*EXERCISE GOAL*
Your answer is the lines below, exactly, from the one that contains "plush toy [469,535,542,628]" through the one that contains "floor lamp [40,247,140,572]", both included.

*RECORDS TO PROCESS*
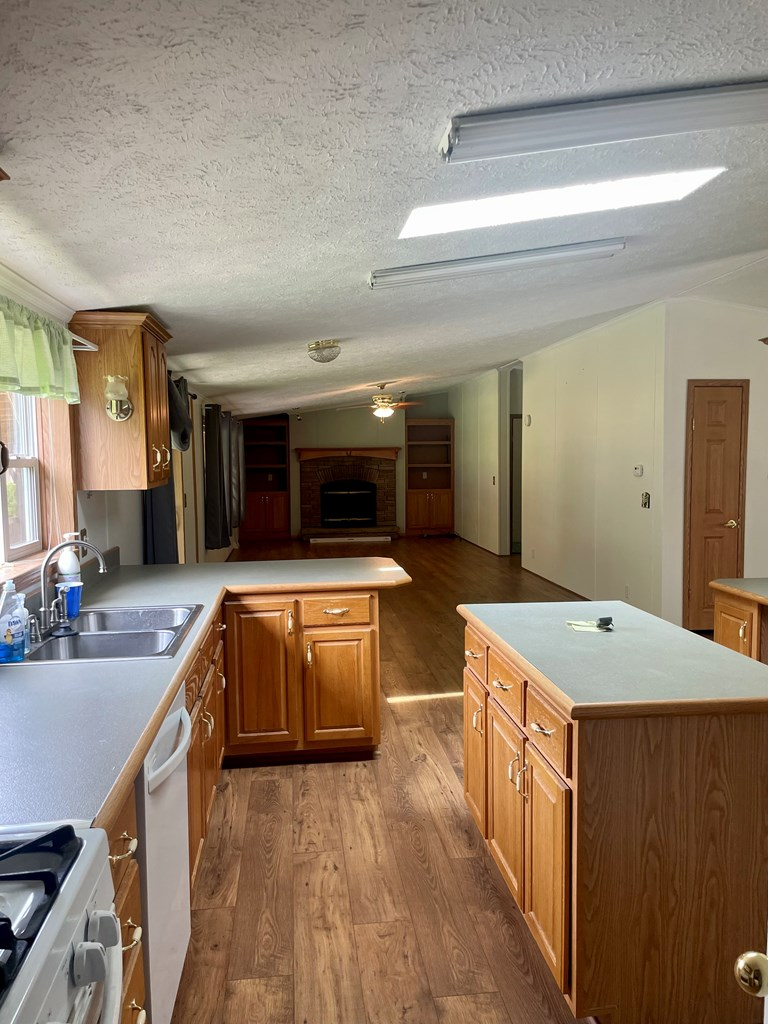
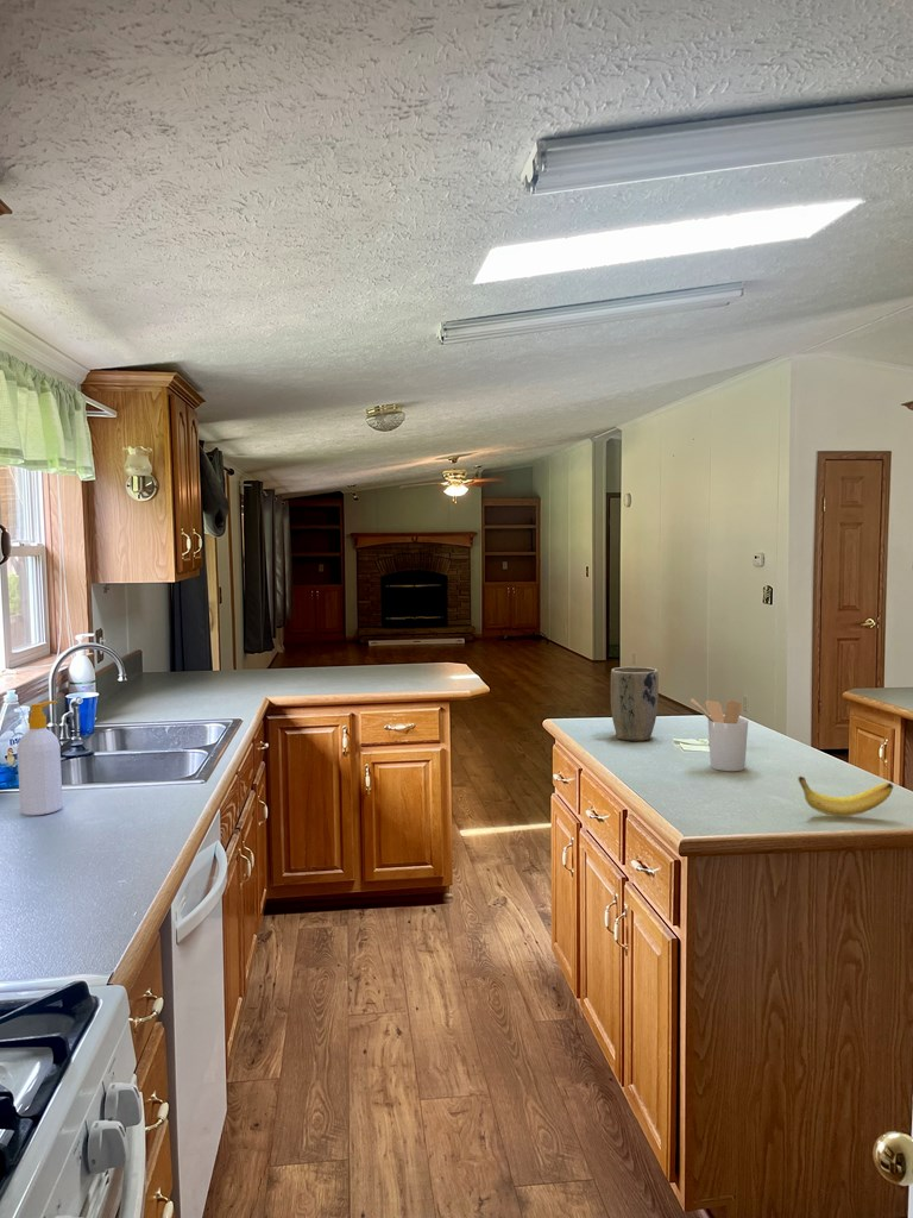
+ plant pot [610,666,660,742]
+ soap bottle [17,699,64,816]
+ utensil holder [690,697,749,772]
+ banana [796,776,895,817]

---

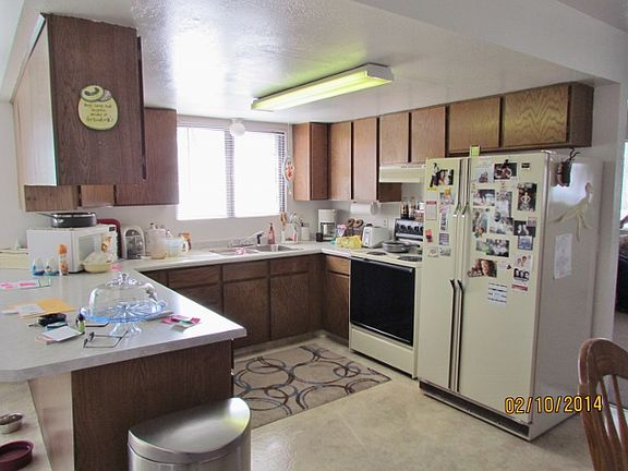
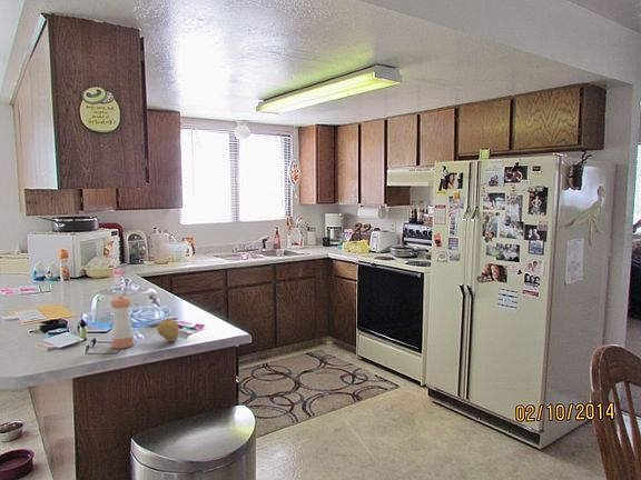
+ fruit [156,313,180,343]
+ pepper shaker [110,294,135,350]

...

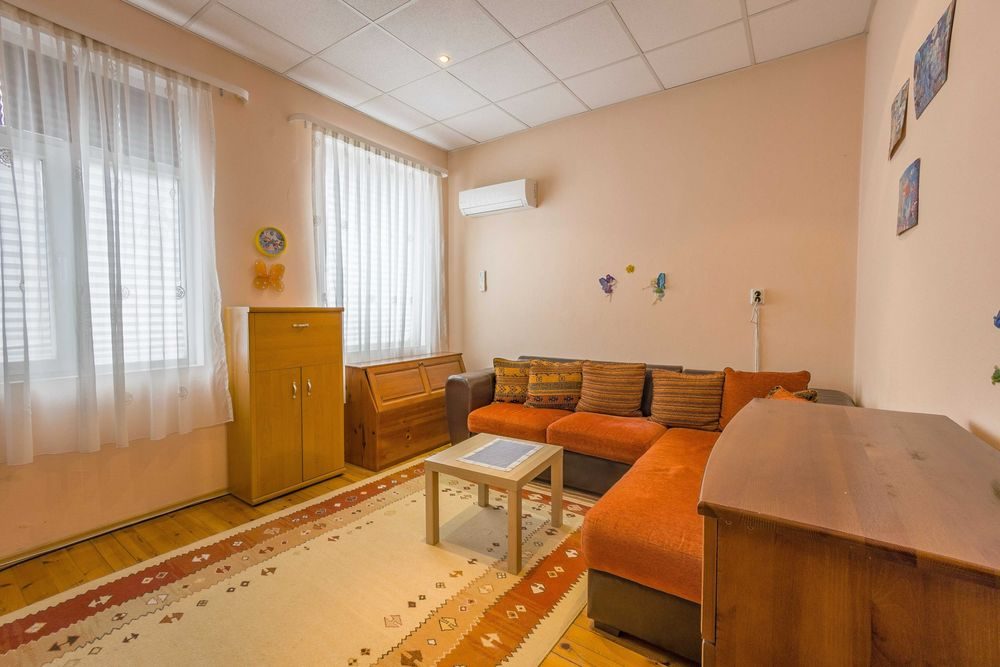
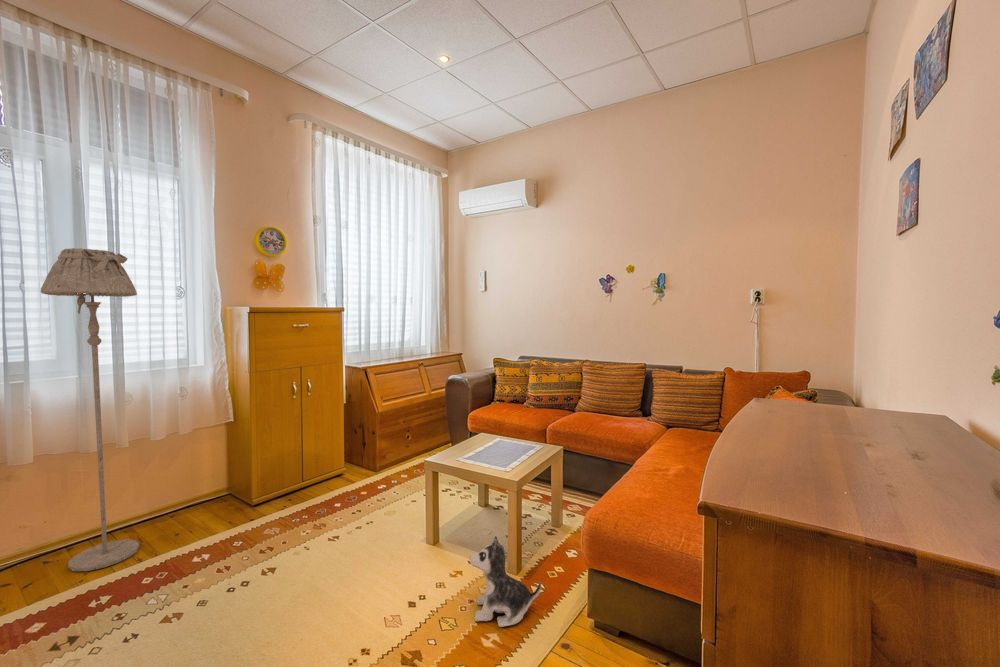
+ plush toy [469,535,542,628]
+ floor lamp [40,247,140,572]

*THE ANSWER*
+ plush toy [469,535,542,628]
+ floor lamp [40,247,140,572]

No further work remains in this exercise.